Dresden, Pirna, Heidenau (ots) – Am Montag (10. August 2015) stellten Beamte der Bundespolizeiinspektion Berggießhübel insgesamt 19 syrische und irakische Staatsangehörige fest, welche durch Schleuser im Bereich der Ortslage Friedrichswalde ausgesetzt wurden.

   Ein aufmerksamer Bürger informierte gegen 10:30 Uhr die Bundespolizeiinspektion Berggießhübel darüber, dass er in der Ortslage Friedrichswalde eine größere Personengruppe gesehen hatte, welche desorientiert wirkte.

   Unter den Personen, welche zum Teil stark erschöpft und dehydriert waren, befanden sich insgesamt vier Frauen und vier Kinder.

   Alle Personen wurden vorläufig in die Obhut der Bundespolizei genommen und zur weiteren Betreuung sowie polizeilichen Bearbeitung in die Diensträume der Bundespolizeiinspektion Berggießhübel verbracht.

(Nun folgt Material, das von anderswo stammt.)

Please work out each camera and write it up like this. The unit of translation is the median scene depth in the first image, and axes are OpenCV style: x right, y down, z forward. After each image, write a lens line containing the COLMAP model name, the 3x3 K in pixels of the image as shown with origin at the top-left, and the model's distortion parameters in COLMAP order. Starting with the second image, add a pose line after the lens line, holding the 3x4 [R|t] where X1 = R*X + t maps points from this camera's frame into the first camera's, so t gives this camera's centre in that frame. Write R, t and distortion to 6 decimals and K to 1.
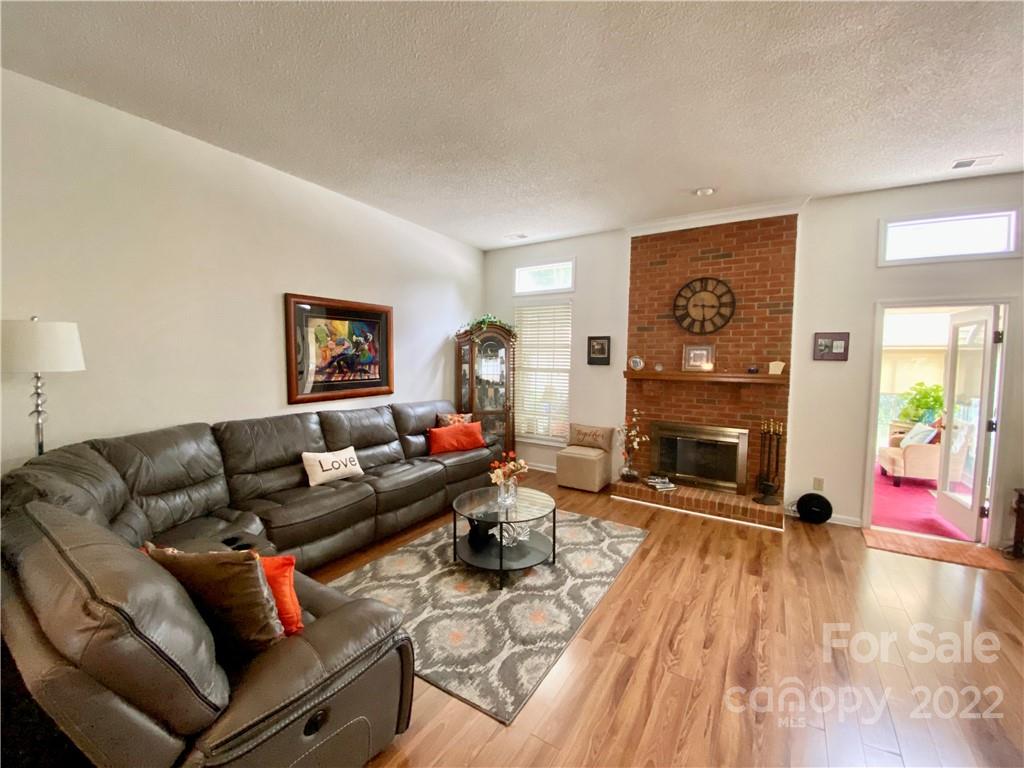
lens RADIAL K [[409.1, 0, 508.5], [0, 409.1, 383.9], [0, 0, 1]] dist [0.004752, -0.008614]
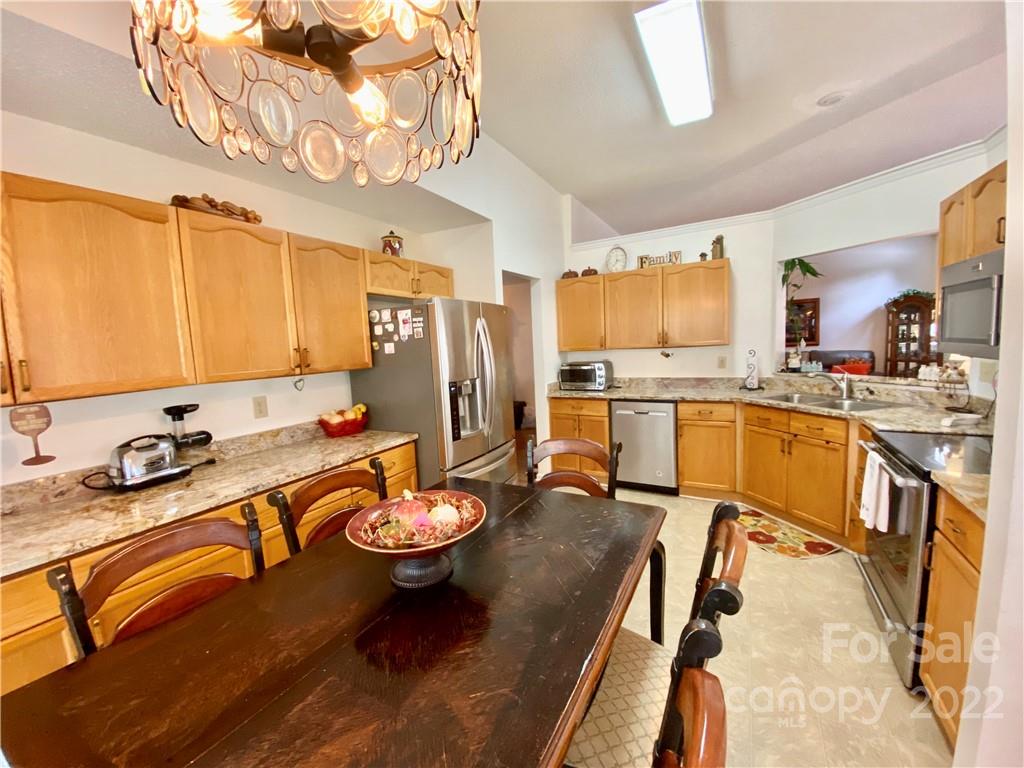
lens RADIAL K [[409.1, 0, 511.7], [0, 409.1, 380.4], [0, 0, 1]] dist [0.004752, -0.008614]
pose [[0.060254, 0.081839, -0.994823, 1.614579], [-0.014958, 0.996595, 0.081079, 0.059569], [0.998071, 0.009996, 0.061273, -0.540071]]
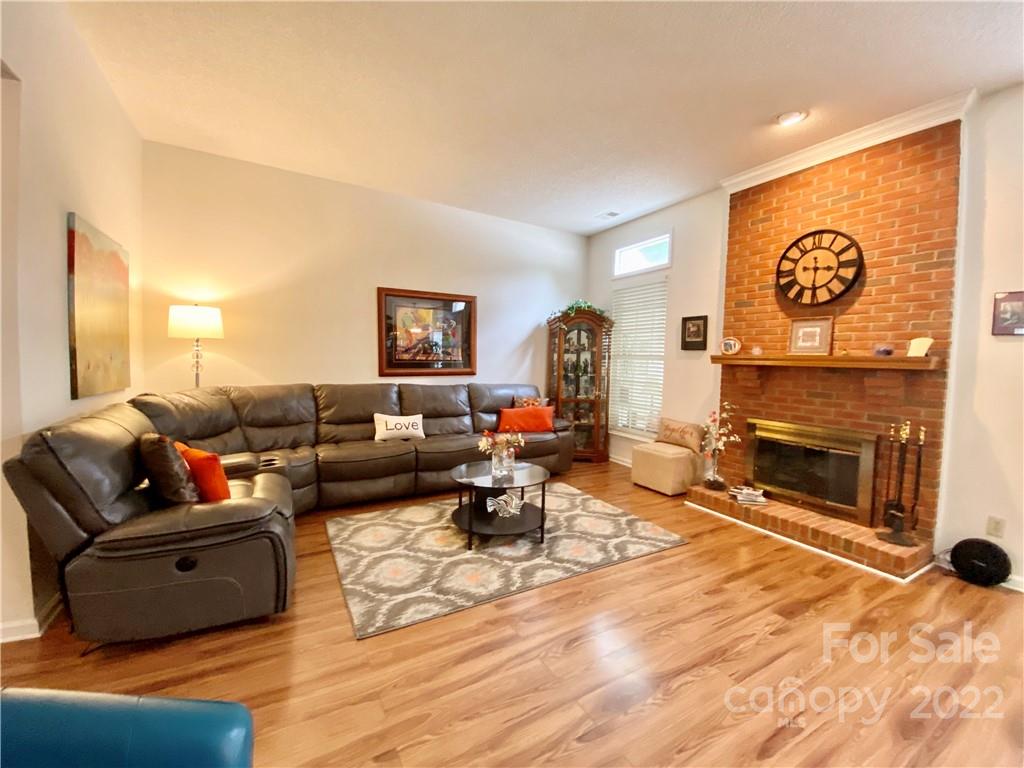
lens RADIAL K [[409.1, 0, 513.2], [0, 409.1, 384.7], [0, 0, 1]] dist [0.004752, -0.008614]
pose [[0.884890, 0.038370, -0.464217, 0.347549], [-0.041292, 0.999140, 0.003874, 0.045537], [0.463967, 0.015740, 0.885713, 0.075960]]
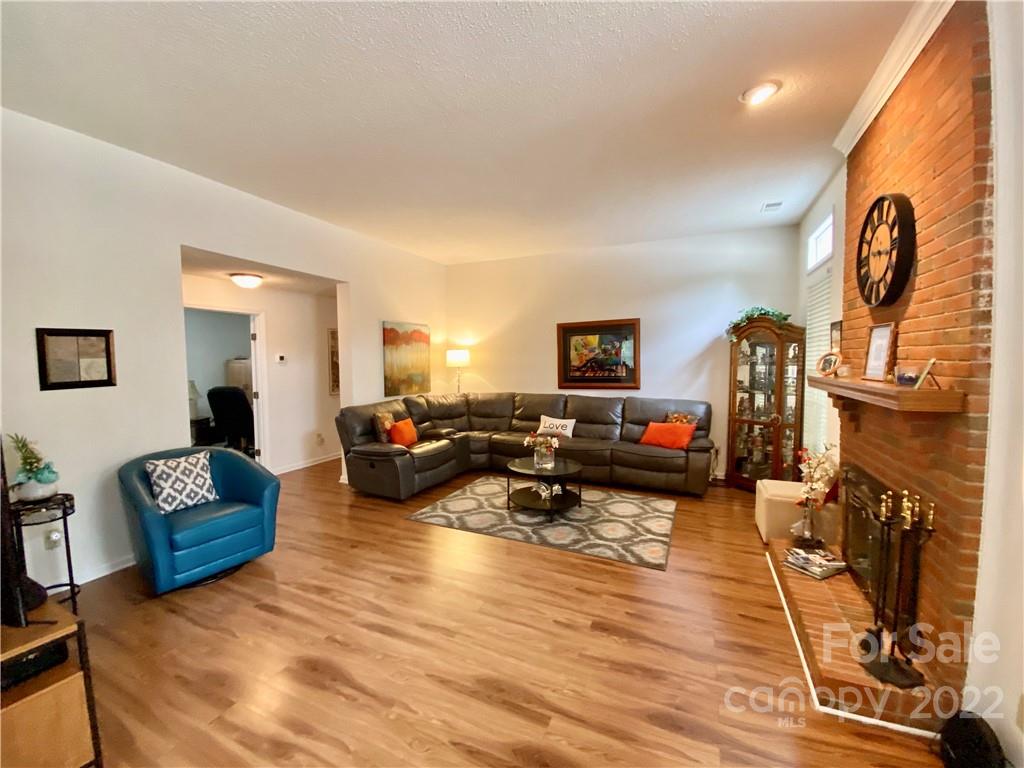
lens RADIAL K [[409.1, 0, 508.4], [0, 409.1, 380.1], [0, 0, 1]] dist [0.004752, -0.008614]
pose [[0.132750, 0.038105, -0.990417, 0.949608], [-0.051171, 0.998192, 0.031545, -0.024049], [0.989828, 0.046493, 0.134459, 0.487923]]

   Die polizeilichen Ermittlungen zu dieser Schleusung laufen derzeitig auf Hochtouren. Nach derzeitigem Ermittlungsstand wurden die Personen vermutlich mittels Kleintransporter oder Kastenwagen in die Bundesrepublik Deutschland verbracht.

   Aus diesem Grund fragt die Bundespolizei: Wer kann sachdienliche Angaben zu verdächtigen Personen oder Fahrzeugen machen, welche mit der o.g. Schleusung in Verbindung stehen könnten?

   Die kostenlose Rufnummer der Bundespolizei lautet 0800 – 6 888 000 / Die Rufnummer der Bundespolizeiinspektion Berggießhübel lautet 035023 – 676 300.